Back in Murray County, Trent Baggett was filling up gas tanks Monday afternoon and preparing to cut down trees damaged by the overnight tornado. He lives in Ridgeview, the Chatsworth trailer park where seven residents were killed.
“It shook the whole trailer. It was horrible,” Baggett said as he filled up at the Mapco station on Ga. 225. “I’m glad my family was OK. We’re just praying for the people who weren’t.”
Ashley Bell’s power was still out by 2 p.m., but she felt lucky that her lost power and downed branches were the worst of her problems. She was picking up coffee from the gas station after watching her girlfriend attempt to make it on the grill.
Credit: Steve Schaefer
Credit: Steve Schaefer
Bell and her girlfriend watched the tornado from their porch on Fuller’s Chapel Road, about 1½ miles away from the trailer park.
“It blew so hard the car was moving towards the house,” Bell said. “In the morning, I saw pictures of our street on the internet and I didn’t realize it was that bad until then.”
Georgia Hodge and her two sons walked down Ridgeview Lane on Monday afternoon, looking at the damage to their neighbors’ homes. Their home a few blocks over was spared damage, and they didn’t know anyone who had been killed or injured, Hodge said.
The tornado rolled through in seconds, Hodge said.
“I stood up and all of a sudden it sounded like there was a freight train running through my living room,” she said. “I barely had time to get from the couch to a safe place.”
Credit: Curtis Compton
Credit: Curtis Compton
As quickly as the twister came, it was gone. The neighborhood was quiet Monday afternoon except for the sounds of chainsaws cutting up fallen trees and a few cars rolling through.
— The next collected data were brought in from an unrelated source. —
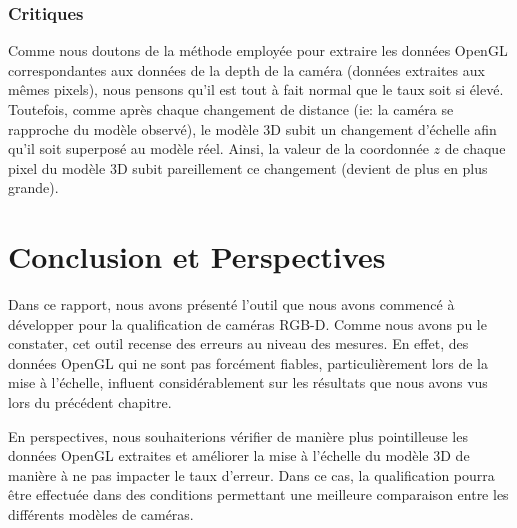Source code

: \documentclass[a4paper, 12pt]{book}
\begin{document}
\subsection{Critiques}
Comme nous doutons de la méthode employée pour extraire les données OpenGL correspondantes aux données de la depth de la caméra (données extraites aux mêmes pixels), nous pensons qu'il est tout à fait normal que le taux soit si élevé. Toutefois, comme après chaque changement de distance (ie: la caméra se rapproche du modèle observé), le modèle 3D subit un changement d'échelle afin qu'il soit superposé au modèle réel. Ainsi, la valeur de la coordonnée $z$ de chaque pixel du modèle 3D subit pareillement ce changement (devient de plus en plus grande).



\chapter{Conclusion et Perspectives\label{chap-conclusion}}
\par Dans ce rapport, nous avons présenté l'outil que nous avons commencé à développer pour la qualification de caméras RGB-D. Comme nous avons pu le constater, cet outil recense des erreurs au niveau des mesures. En effet, des données OpenGL qui ne sont pas forcément fiables, particulièrement lors de la mise à l'échelle, influent considérablement sur les résultats que nous avons vus lors du précédent chapitre.
\par En perspectives, nous souhaiterions vérifier de manière plus pointilleuse les données OpenGL extraites et améliorer la mise à l'échelle du modèle 3D de manière à ne pas impacter le taux d'erreur.
Dans ce cas, la qualification pourra être effectuée dans des conditions permettant une meilleure comparaison entre les différents modèles de caméras.  

\nocite{*}
%	
%
\printbibliography
\end{document}
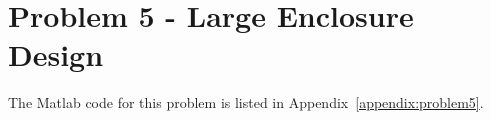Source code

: {{%
%










\newpage
\section*{Problem 5 - Large Enclosure Design}

The Matlab code for this problem is listed in Appendix~\ref{appendix:problem5}.

}}
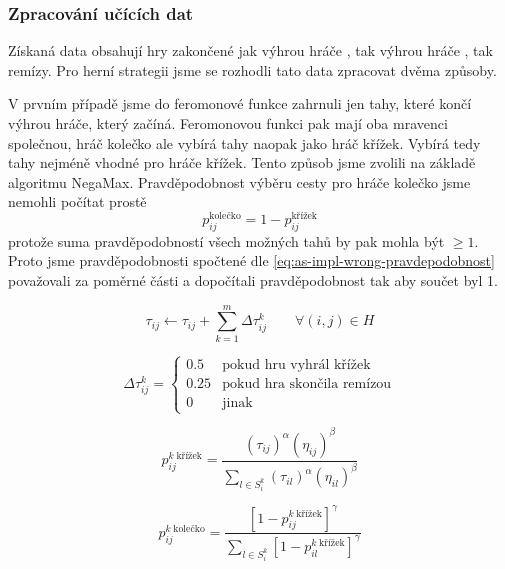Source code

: \documentclass[12pt]{article}
\begin{document}
\subsubsection{Zpracování učících dat}
Získaná data obsahují hry zakončené jak výhrou hráče , tak výhrou hráče , tak remízy. Pro herní strategii jsme se rozhodli tato data zpracovat dvěma způsoby.

V prvním případě jsme do feromonové funkce zahrnuli jen tahy, které končí výhrou hráče, který začíná. Feromonovou funkci pak mají oba mravenci společnou, hráč kolečko ale vybírá tahy naopak jako hráč křížek. Vybírá tedy tahy nejméně vhodné pro hráče křížek. Tento způsob jsme zvolili na základě algoritmu NegaMax. Pravděpodobnost výběru cesty pro hráče kolečko jsme nemohli počítat prostě 
\begin{equation}\label{eq:as-impl-wrong-pravdepodobnost}
p_{ij}^\text{kolečko} = 1 -  p_{ij}^\text{křížek}
\end{equation}
protože suma pravděpodobností všech možných tahů by pak mohla být $\ge 1$. Proto jsme pravděpodobnosti spočtené dle \eqref{eq:as-impl-wrong-pravdepodobnost} považovali za poměrné části a dopočítali pravděpodobnost tak aby součet byl 1.

\begin{equation}
	\tau_{ij} \leftarrow \tau_{ij} + \sum_{k=1}^m \Delta \tau_{ij}^ {k} \qquad \forall(i,j) \in H
\end{equation}

\begin{equation}
	\Delta \tau_{ij}^{k} = \begin{cases} 
		0.5 	&\text{pokud hru vyhrál křížek}
	\\
		0.25 	&\text{pokud hra skončila remízou}
	\\
		0	 	&\text{jinak}
	\end{cases}
\end{equation}

\begin{equation} \label{eq:as-impl-pravdepodobnost-krizek}
	p_{ij}^{k \; \text{křížek}} =
		 \frac{(\tau_{ij})^\alpha(\eta_{ij})^\beta}
		 {\sum_{l \in S_{i}^{k}}(\tau_{il})^\alpha (\eta_{il})^\beta}
\end{equation}

\begin{equation} \label{eq:as-impl-pravdepodobnost-kolecko}
	p_{ij}^{k \; \text{kolečko}} = 
		\frac{ \left[1-p_{ij}^{k \; \text{křížek}} \right]^\gamma }
		{\sum_{l \in S_{i}^{k}} \left[1 - p_{il}^{k \; \text{křížek}} \right]^\gamma }
\end{equation}
\end{document}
By late Monday afternoon, everybody who had been reported missing after the storm had been accounted for, said Bain, the Murray County fire chief. Those left without homes could shelter in Bagley Middle School, about three miles from the area damaged, he said. At 5 p.m. there was no one inside the school yet.
When asked why there was not a storm shelter opened in advance despite the advance warning of possible tornadoes, Bain said he didn’t consider the county’s schools to be safe shelter in a tornado.
“If we had 50,60 people in a building and it got hit, I would feel terrible,” he said. “If you walk into any of these new schools that have been built lately, you’ll see they’re not safe as far as weather goes. They’re all glass and high ceilings. We don’t have any underground bowling alleys like in the 60s.”